***** Passage provided

The term "Blackfish effect" has been used colloquially for the last two years to describe the apparent backlash SeaWorld faced after the documentary debuted in 2013. The film told the story of the death of SeaWorld trainer Dawn Brancheau, who was killed by Tilikum, a captive killer whale, in 2010. Blackfish criticized SeaWorld's history and treatment of captive marine mammals, causing a rather widespread public outcry. Movie scenes set at SeaWorld were cut. Bands cancelled shows at the amusement park. And, most poignantly, SeaWorld was hit where it hurts: its bottom line.

SeaWorld revenues, attendance, and stock prices have been on the decline since the film's release. In Monday's presentation, SeaWorld told investors it had generated $1.368 billion in revenue to date for 2015. In 2014, revenue totaled $1.378 billion, down from $1.460 billion in 2013, according to SeaWorld's annual report last year. Attendance also dropped from 24.4 million guests in 2012 to 22.4 million so far this year, and its stock hasn't been able to recover from a nosedive it took in mid-2014.

A wild orca breaching in the ocean. Image: Ingrid Taylar/Flickr

It's impossible to know for sure how much of this is can be attributed to Blackfish, but even SeaWorld admits that public outcry and pressure from legislators contributed to the slump. In its most recent quarterly report, SeaWorld lists a number of factors that can have a negative effect on the business, but "incidents or adverse publicity concerning our theme parks," "changes in federal and state regulations governing the treatment of animals," and "featuring animals at our theme parks," are near the top. And the change in the orca shows is a sign, too. The decision wasn't made in a vacuum, Manby said.

"The main point is we are listening to our guests," Manby said before revealing the changes. "We're evolving as a company."

This evolution isn't anywhere near what activists want, which is to see the park retire its marine mammals and end its captive breeding program entirely. But rather than a step towards that goal, it's likely this decision has more to do with the fact that orcas remain one of the biggest money-makers for SeaWorld.

Though the company will not release a breakdown of how much of its business is driven by the killer whales, there are signs that the whales are still a major profit-driver for the parks. Orcas are prominently featured in SeaWorld's branding, and are an attraction the company seems very unwilling to do away with.

"Just from a stark, economic point of view, as long as the cost of keeping the whales is below the cost of losing the whales, then they'll keep the whales," said Martin Lewison, a business professor at Farmingdale State College who specializes in theme parks and amusement parks. In other words: even with the apparent backlash of Blackfish, there are still a lot of people paying admission to SeaWorld just to see the whales. Enough that it's most likely still more profitable for SeaWorld to keep the animals than to retire them.

Lewison said it's also noteworthy that SeaWorld isn't changing its orca shows in any location other than San Diego, where it has arguably been under more pressure both from activists and legislators.

"There are lots of very successful theme parks that don't have killer whales," Lewison said. "But the whole raison d'être of SeaWorld is that you have an ocean life theme, and it's been a very successful proven formula. I don't envy top management's position at all. They're really between a rock and a hard place."

Activists would like to see a SeaWorld without Shamu, one that focuses on rides and education rather than spectacle. But if SeaWorld's actions are any indication, the killer whales are still one of the biggest revenue generators for the company. Until the public pressure is cranked enough that it's more profitable to retire than animals than keep them—or laws force the company's hand—SeaWorld isn't likely to adopt major changes.

Clarification: the lede to this story originally made reference to trainers performing in the water with whales. This was banned in 2014. The lede has been changed for clarity.

**********
***** Given information

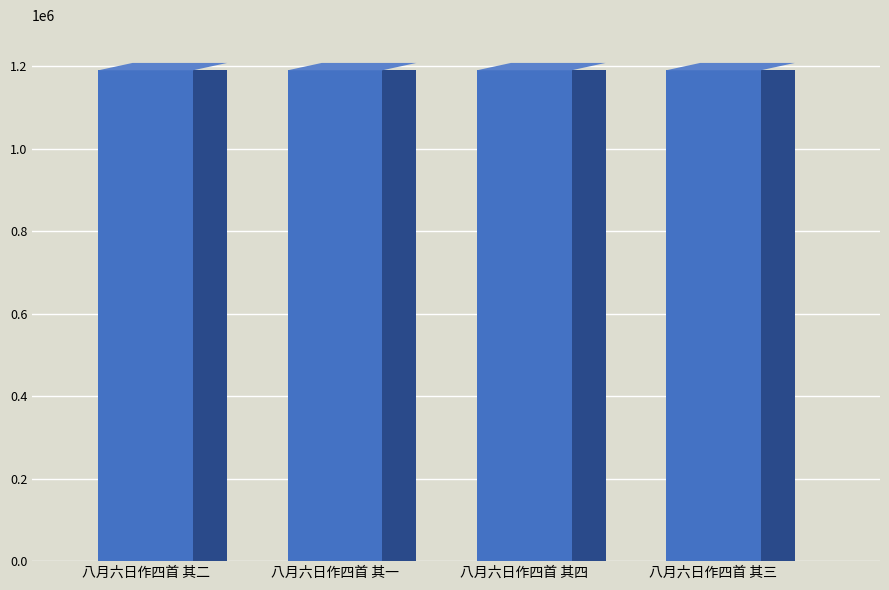

What is the maximum value shown in the chart?

1190543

**********

■ About this exercise ■
Rewrite the SeaWorld article starting at "Activists would like" and ending at "changed for clarity.", changing "Shamu" to "orca shows". The material after the SeaWorld article stands on its own and is not part of the article.

■ Your solution ■
Activists would like to see a SeaWorld without orca shows, one that focuses on rides and education rather than spectacle. But if SeaWorld's actions are any indication, the killer whales are still one of the biggest revenue generators for the company. Until the public pressure is cranked enough that it's more profitable to retire than animals than keep them—or laws force the company's hand—SeaWorld isn't likely to adopt major changes.

Clarification: the lede to this story originally made reference to trainers performing in the water with whales. This was banned in 2014. The lede has been changed for clarity.